- _Given problem_: Can you set out every line of the listing below as a numbered list, skipping any blank lines and leaving the pictures out?

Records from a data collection

____________________

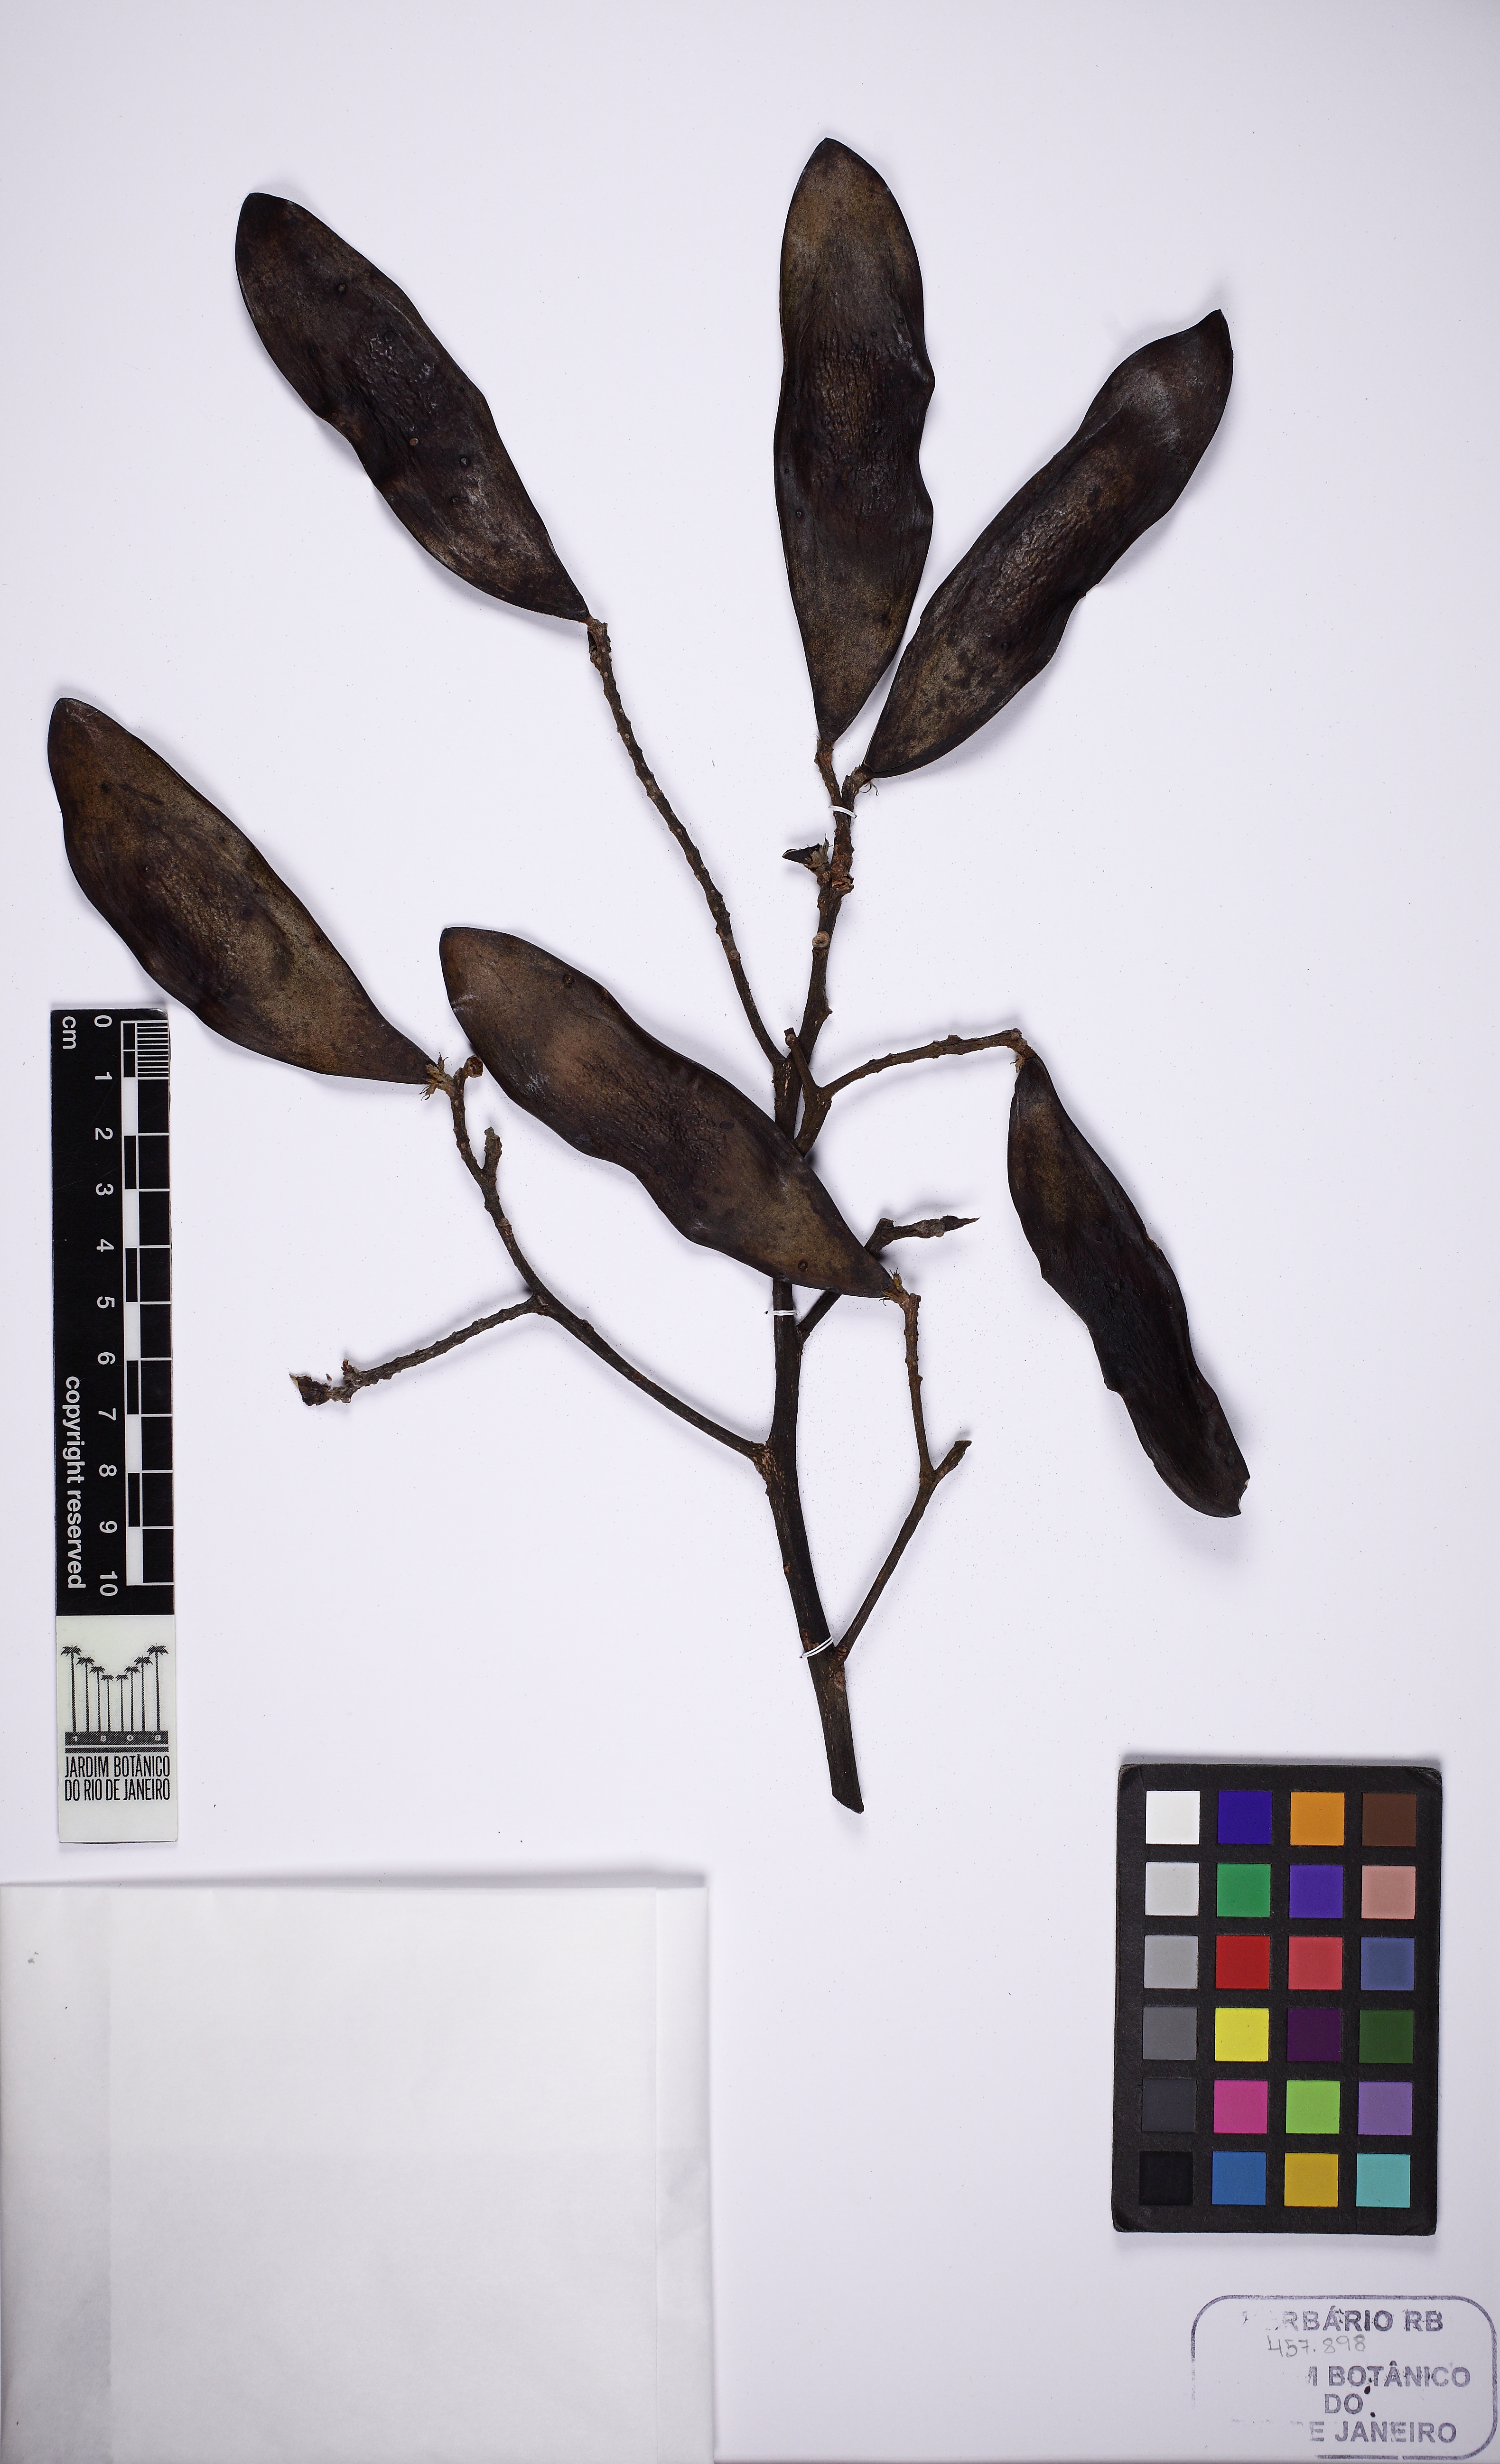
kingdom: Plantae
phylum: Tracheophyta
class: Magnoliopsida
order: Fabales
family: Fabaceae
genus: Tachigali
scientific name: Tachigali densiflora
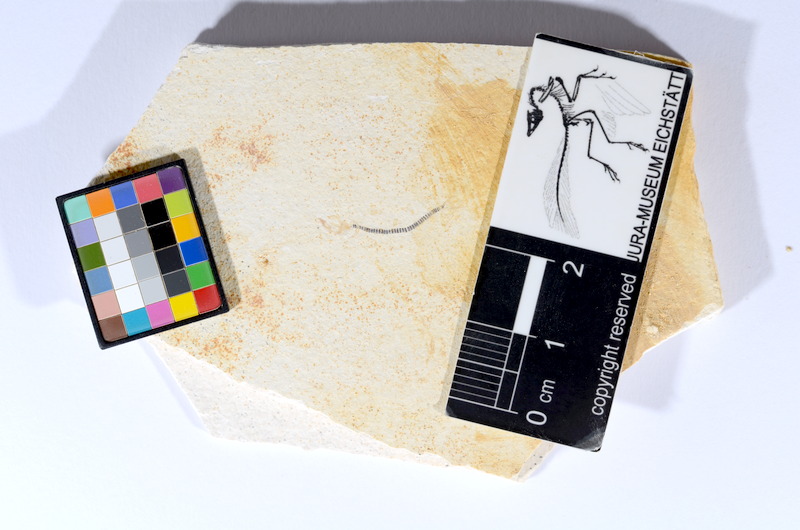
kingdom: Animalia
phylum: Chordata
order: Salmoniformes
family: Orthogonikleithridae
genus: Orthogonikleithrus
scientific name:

____________________

- _Written solution_:
1. kingdom: Plantae
2. phylum: Tracheophyta
3. class: Magnoliopsida
4. order: Fabales
5. family: Fabaceae
6. genus: Tachigali
7. scientific name: Tachigali densiflora
8. kingdom: Animalia
9. phylum: Chordata
10. order: Salmoniformes
11. family: Orthogonikleithridae
12. genus: Orthogonikleithrus
13. scientific name:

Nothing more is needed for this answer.